死刑執行に対し強く抗議し、直ちに全ての死刑執行を停止して、死刑制度を廃止する立法措置を早急に講じることを求める会長声明


本日、東京拘置所において1名の死刑が執行された。岸田内閣が発足し、古川禎久法務大臣が就任してから、昨年の12月21日の3人に続き、半年余りの間に4人目の執行である。


犯罪により奪われた命は二度と戻ってこない。このような犯罪は決して許されるものではなく、犯罪により身内の方を亡くされた遺族の方が厳罰を望む心情は十分に理解できる。悲惨な体験をした犯罪被害者・遺族に対する十分な支援を行うことは、社会全体の責務である。


しかしながら、死刑は、基本的人権の核をなす生命に対する権利を国が剥奪する刑罰であり、近代人権思想の中で刑罰が身体刑から自由刑に見直される中で、唯一残された最も苛烈な刑罰である。当連合会は、2016年に開催された第59回人権擁護大会において、「→死刑制度の廃止を含む刑罰制度全体の改革を求める宣言」を採択し、国に対し、死刑制度の廃止と刑罰制度全体の見直しを求めてきた。国際的には多くの国が既に死刑制度を廃止しており、最近では米国でも司法長官が連邦レベルでの死刑の執行を停止する指示を出すなど、世界的な死刑廃止の流れはさらに進んでいる。このような中において、本日またも死刑が執行されたことは大変遺憾である。

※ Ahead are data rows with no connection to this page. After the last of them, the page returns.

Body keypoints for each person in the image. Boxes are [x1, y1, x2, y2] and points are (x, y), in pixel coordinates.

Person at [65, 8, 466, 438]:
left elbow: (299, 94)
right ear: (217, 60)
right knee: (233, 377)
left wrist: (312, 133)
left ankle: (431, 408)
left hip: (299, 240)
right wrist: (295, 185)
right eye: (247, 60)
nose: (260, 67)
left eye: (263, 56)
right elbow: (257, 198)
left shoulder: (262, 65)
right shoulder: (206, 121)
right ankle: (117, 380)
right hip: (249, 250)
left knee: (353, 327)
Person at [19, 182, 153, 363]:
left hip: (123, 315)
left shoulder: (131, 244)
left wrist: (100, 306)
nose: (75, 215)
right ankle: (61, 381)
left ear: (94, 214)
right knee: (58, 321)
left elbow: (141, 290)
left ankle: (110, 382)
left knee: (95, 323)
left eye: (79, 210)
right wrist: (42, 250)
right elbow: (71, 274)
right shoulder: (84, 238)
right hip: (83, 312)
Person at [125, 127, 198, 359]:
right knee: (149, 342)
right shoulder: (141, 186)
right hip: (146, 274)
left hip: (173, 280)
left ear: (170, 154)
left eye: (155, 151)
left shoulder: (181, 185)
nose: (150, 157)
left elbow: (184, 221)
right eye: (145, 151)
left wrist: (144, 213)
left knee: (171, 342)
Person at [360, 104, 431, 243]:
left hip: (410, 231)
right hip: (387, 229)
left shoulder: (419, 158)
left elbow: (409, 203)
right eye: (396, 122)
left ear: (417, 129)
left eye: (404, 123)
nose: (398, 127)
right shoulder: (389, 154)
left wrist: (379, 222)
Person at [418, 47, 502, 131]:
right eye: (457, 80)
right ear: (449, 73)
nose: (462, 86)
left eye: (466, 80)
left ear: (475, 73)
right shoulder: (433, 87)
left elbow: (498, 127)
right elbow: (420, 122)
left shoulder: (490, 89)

しかも、執行された死刑囚は再審請求中であり、この点でも今回の執行は強い非難を免れない。


刑罰制度は、犯罪への応報にとどまらず、罪を犯した者の更生により社会全体の安寧に資するものであるべきであり、本年6月に懲役刑と禁錮刑が一本化されて拘禁刑に再編する刑法改正がなされたのも、そのような「応報を主眼とする刑罰制度」から「更生と教育を主眼とする刑罰制度」への移行を意味する。しかしながら、我が国の刑法典の下で、死刑は罪を犯した者の更生を指向しない唯一の刑罰であり、拘禁刑の理念と相容れない異質なものである。


法務省は、従前から、世論調査において多数の支持を得ているとして、死刑制度の存置を主張してきた。しかし、世論調査でも、死刑に代えて導入される刑罰の内容次第では死刑の廃止も受け容れられる余地があることが示されている。また、国際人権(自由権)規約委員会等からは、「世論調査の結果にかかわらず」死刑制度の廃止を考慮するよう何度も勧告を受けているのであって、世論調査をよりどころに死刑制度の存置を正当化することは許されない。


以上により、当連合会は、本日の死刑執行に対し強く抗議し、死刑制度を廃止する立法措置を早急に講じること、死刑制度が廃止されるまでの間全ての死刑の執行を停止することを、改めて求めるものである。